+++ Texte présenté +++

Effroyables processions de hussards de la demi-mesure & le siècle a de toute façon déjà pris le contrôle à moins que...
Halloween me fout les
jetons, me les fout vraiment. Et pas seulement parce que ce
déferlement de mioches déguisés à la va-vite me donne
l'impression d'être sur le mur Facebook d'une toute jeune maman qui
ignore que sa vie continue encore après la ponte. Une gerbée
soudaine de trognes lisses lâchées hurlantes à la tombée de la
nuit, ignorant que derrière une porte se cache un type capable des
pires saloperies si on tente de lui soutirer la moindre miette de
Dragibus.
Non, si cette fête me
noie sous une chiasse de colère à peine retenue, c'est qu'elle
réveille chaque année les rebelles faciles, les jamais assez
goinfrés de revendications pas chères. Tous ces mous de la révolte
qui se dressent guimauve au poing et récitent du Damien Saez en
pensant faire œuvre de purification des pauvres consciences
souillées par la mon Dieu quelle horreur société de consommation.
Ils seront encore là en cette veille de Toussaint, avachis sur leur
canapé Ikea en regardant le JT de TF1 sur leur écran plasma, je
peux déjà les entendre : « hors de question, tu
m'entends, moi vivant mes enfants ne participeront jamais à cette
FÊTE COMMERCIALE »... On y est. Plein dedans. Ce fête
commerciale, là, c'est
devenu au fil des ans la plus carabinée de mes innombrables phobies,
peut-être plus encore que la phobie de mon prochain, c'est dire. Il
débarque partout, Saint-Valentin, Noël, Fête des mères... Et
comme souvent chez ces bons soldats de l'indignation bon marché, ça
reste la meilleure façon de cacher une réalité qu'il ne faudrait
pour rien au monde avoir à assumer.
Et ils ne se contentent
pas de foutre des tas de boue d'opprobre à chaque - putain ça
me glace vraiment le sang - fête commerciale, mais protestent à
chaque changement d'heure d'été d'hiver ou tout ce que vous voulez,
appellent Bourdin tous les matins pour expliquer en quoi
l'insuffisant débit de parole de François Hollande le place de
facto dans la catégorie des mauvais présidents. Avec Sarko, au
moins, on n'avait pas le temps de se rendre compte qu'on allait nous
faire avaler des trucs louches, comprenez bien.
Et là, après une
demi-page de phrases dégénérées qui ne servent à rien, on touche
au cœur du problème. Cette frange immense de la population est en
quelque sorte la classe moyenne de la conscience. En effet ces
gens-là se situent très exactement entre les éclairés et les
proies faciles, ni franchement clairvoyants ni incurablement dupes...
Ils évoluent dans une mélasse brouillonne le plus clair du temps et
n'ouvrent les yeux qu'au moment où on leur fout les trucs sous le
nez, préalablement bardés de néons extravagants.

+++

(Consignes)
a) Renvoyez à l'identique l'extrait du billet sur Halloween qui débute aux mots « Et là, après » et se termine après « ni incurablement dupes... ».
b) Indiquez uniquement le nombre de lignes des enregistrements qui contiennent la chaîne « photograph », la casse étant prise en compte.

+++ Données à traiter +++

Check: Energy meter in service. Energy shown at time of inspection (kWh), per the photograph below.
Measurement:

+++
+++ Données à traiter +++

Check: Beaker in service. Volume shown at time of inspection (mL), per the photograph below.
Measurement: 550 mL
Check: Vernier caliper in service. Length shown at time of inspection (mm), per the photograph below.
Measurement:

+++

(Résultats obtenus)
a)
Et là, après une
demi-page de phrases dégénérées qui ne servent à rien, on touche
au cœur du problème. Cette frange immense de la population est en
quelque sorte la classe moyenne de la conscience. En effet ces
gens-là se situent très exactement entre les éclairés et les
proies faciles, ni franchement clairvoyants ni incurablement dupes...

b) 3